On Ashoka Road, lined with jamun trees, branches impaled two cars, while the thick branches of another tree on the Tolstoy Marg media also snapped. An uprooted neem tree lay sprawled on the road, blocking an entire side of Jantar Mantar Road.

Concretisation-led poor root growth could be a factor behind the trees keeling over, ecologist CR Babu told The Indian Express. Trees won’t fall over so easily if they have proper root growth that anchors trees to the soil. Most trees, however, have ‘feeder roots’ in the upper layers of the soil. These roots take moisture and nutrients and have symbiotic fungi around them. But these cannot survive under concrete as they need oxygen. If the space surrounding the trees is covered with concrete, there will be no life beneath it, Babu said.

He added that the trees’ canopies were also not properly managed. If the top is heavy and the root poorly developed, trees cannot sustain the wind, he said, adding that different species of trees had different tensile strength.

A National Green Tribunal order from 2013 directs authorities to remove concrete from within a 1-metre radius of trees. The Forest Department issued a notice in 2019, informing all civic agencies and departments that concretisation of trees damaged them and was an offence under the Delhi Preservation of Trees Act, 1994. The notice also ordered the agencies to manually de-concretise trees.

Babu said leaving a metre around the trees was not enough for sustainable growth. They need good feeder roots that can spread to take in the soil nutrients. However, the width of pavements hinders that.

Deputy Conservator of Forests (West Division) Navneet Srivastava told The Indian Express that if the tree was concretised from all sides, there was a greater chance that it would fall. It could be a factor in huge trees falling.

Faiyaz Khudsar, who heads the Yamuna Biodiversity Park as scientist-in-charge and the Biodiversity Parks Programme, said trees such as silk cotton and sheesham are grown in small places on the central verge of roads and then surrounded by concrete. This hinders root spread. Roots spread laterally in the long run. Winds put pressure on the big canopies, meaning that the canopies are big, but the root cannot withstand the pressure, he said.

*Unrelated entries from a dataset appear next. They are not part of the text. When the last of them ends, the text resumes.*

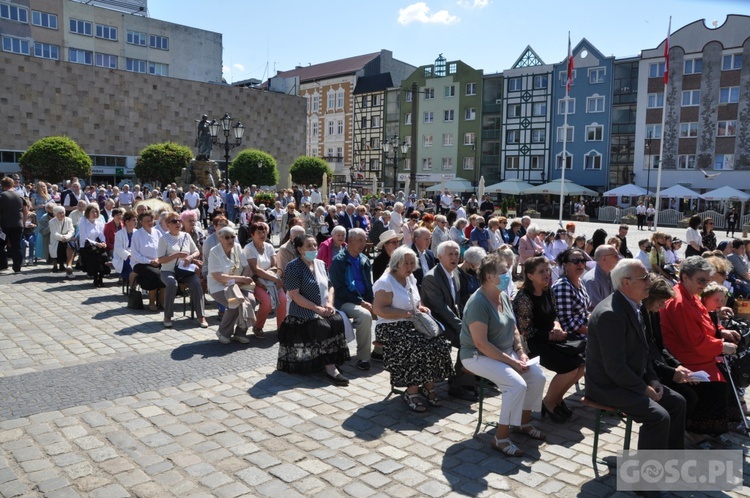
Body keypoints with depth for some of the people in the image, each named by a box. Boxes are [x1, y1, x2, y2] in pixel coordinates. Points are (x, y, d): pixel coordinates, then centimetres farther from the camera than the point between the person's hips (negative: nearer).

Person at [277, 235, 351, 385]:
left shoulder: (320, 264, 14)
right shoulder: (293, 267, -6)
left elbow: (330, 286, 17)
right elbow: (294, 295, -14)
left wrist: (329, 304, -4)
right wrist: (318, 309, -18)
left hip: (324, 310, 6)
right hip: (303, 312, -5)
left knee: (338, 320, -25)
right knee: (323, 326, -31)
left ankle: (336, 362, -19)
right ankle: (330, 370, -27)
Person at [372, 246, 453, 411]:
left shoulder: (410, 279, 14)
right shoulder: (386, 282, -11)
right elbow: (378, 309, -19)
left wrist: (420, 307, 4)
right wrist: (406, 313, -22)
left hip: (412, 326, 7)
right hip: (392, 329, -7)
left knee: (441, 345, -16)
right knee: (422, 349, -29)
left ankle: (428, 386, -3)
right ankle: (411, 392, -12)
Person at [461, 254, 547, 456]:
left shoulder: (503, 296, 5)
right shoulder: (478, 302, -23)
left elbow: (513, 328, 15)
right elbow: (481, 343, -27)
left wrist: (520, 352, -2)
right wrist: (511, 362, -23)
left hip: (506, 352, 9)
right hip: (479, 356, -9)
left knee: (537, 376, -3)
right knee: (517, 384, -25)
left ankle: (523, 422, 17)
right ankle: (501, 438, -11)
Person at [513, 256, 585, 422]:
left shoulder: (546, 292, 8)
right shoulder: (524, 297, -16)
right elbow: (526, 331, -16)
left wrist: (557, 325, -4)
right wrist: (551, 335, -17)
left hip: (550, 339, 8)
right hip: (533, 344, -8)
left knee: (583, 360, -7)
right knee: (570, 366, -22)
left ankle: (557, 397, 12)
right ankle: (548, 402, 2)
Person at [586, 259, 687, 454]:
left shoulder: (632, 306, 7)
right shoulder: (610, 314, -26)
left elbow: (641, 351, 17)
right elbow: (615, 368, -26)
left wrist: (653, 380, 4)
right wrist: (644, 389, -15)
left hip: (631, 380, 10)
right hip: (608, 386, -10)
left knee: (677, 402, 10)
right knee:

Some avenue trees in Lutyens began to be planted in the 1930s, said environmentalist Pradip Krishen. He pointed out that trees with tap roots were no longer in touch with water as Delhi’s water table has dropped, leading to their fall. Another factor could be sidewalk cementing. He also called for proper studies into the cause.

Khudsar said if trees native to Delhi were planted and diversity ensured while planting avenue trees, survival and sustainability would become easier. He also called for new trees of different species to be planted where trees are getting older.